Some staff members expressed similar concerns on Wednesday after Baker, in a series of blunt late-night emails, criticised his staff over their coverage of Trump’s Tuesday rally in Phoenix, describing their reporting as overly opinionated.

“Sorry. This is commentary dressed up as news reporting,” Baker wrote at 12.01am on Wednesday to a group of Journal reporters and editors, in response to a draft of the rally article that was intended for the newspaper’s final edition.

He added in a follow-up, “Could we please just stick to reporting what he said rather than packaging it in exegesis and selective criticism?”

A copy of Baker’s emails was reviewed by The New York Times.

Several phrases about Trump that appeared in the draft of the article reviewed by Baker were not included in the final version published on The Journal’s website.

The draft, in its lead paragraph, described the Charlottesville, Virginia, protests as “reshaping” Trump’s presidency. That mention was removed.

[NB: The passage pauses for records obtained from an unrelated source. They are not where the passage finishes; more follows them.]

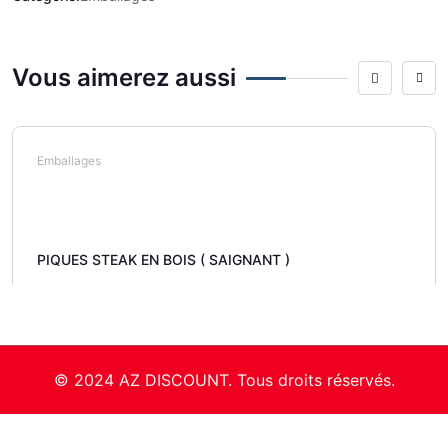
Vous aimerez aussi
Emballages
PIQUES STEAK EN BOIS ( SAIGNANT )
© 2024 AZ DISCOUNT. Tous droits réservés.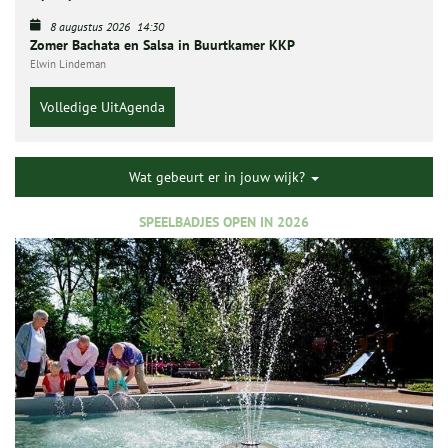
8 augustus 2026
14:30
Zomer Bachata en Salsa in Buurtkamer KKP
Elwin Lindeman
Volledige UitAgenda
Wat gebeurt er in jouw wijk?
SPEELBADJES OPEN IN 2026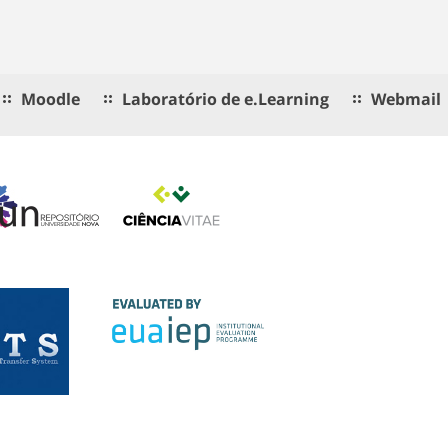
Moodle
Laboratório de e.Learning
Webmail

The draft also described Trump’s Phoenix speech as “an off-script return to campaign form,” in which the President “pivoted away from remarks a day earlier in which he had solemnly called for unity.” That language does not appear in the article’s final version.

Contacted about the emails Wednesday, a Wall Street Journal spokeswoman wrote in a statement: “The Wall Street Journal has a clear separation between news and opinion. As always, the key priority is to focus reporting on facts and avoid opinion seeping into news coverage.”

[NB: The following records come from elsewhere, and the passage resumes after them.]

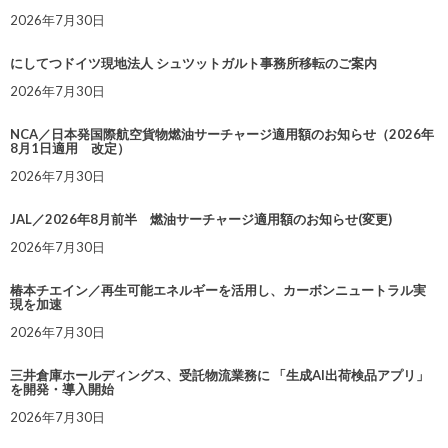
2026年7月30日
にしてつドイツ現地法人 シュツットガルト事務所移転のご案内
2026年7月30日
NCA／日本発国際航空貨物燃油サーチャージ適用額のお知らせ（2026年
8月1日適用 改定）
2026年7月30日
JAL／2026年8月前半 燃油サーチャージ適用額のお知らせ(変更)
2026年7月30日
椿本チエイン／再生可能エネルギーを活用し、カーボンニュートラル実
現を加速
2026年7月30日
三井倉庫ホールディングス、受託物流業務に 「生成AI出荷検品アプリ」
を開発・導入開始
2026年7月30日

In February, Baker fielded tough questions at an all-hands staff meeting about whether the newspaper’s reporting on Trump was too soft. Baker denied that notion, and he suggested that other newspapers had abandoned their objectivity about the President; he also encouraged journalists unhappy with the Journal’s coverage to seek employment elsewhere.

But apprehensiveness in the newsroom has persisted. This month, Politico obtained and published a transcript of a White House interview with Trump conducted by Baker and several Journal reporters and editors. Unusually for an editor-in-chief, Baker took a leading role in the interview and made small talk with Trump about travel and playing golf.

When Ivanka Trump, the President’s older daughter, walked into the Oval Office, Baker told her, according to the transcript, “It was nice to see you out in Southampton a couple weeks ago,” apparently referring to a party that the two had attended.

The Wall Street Journal is owned by media magnate Rupert Murdoch, who speaks regularly with Donald Trump and recently dined with the president at the White House.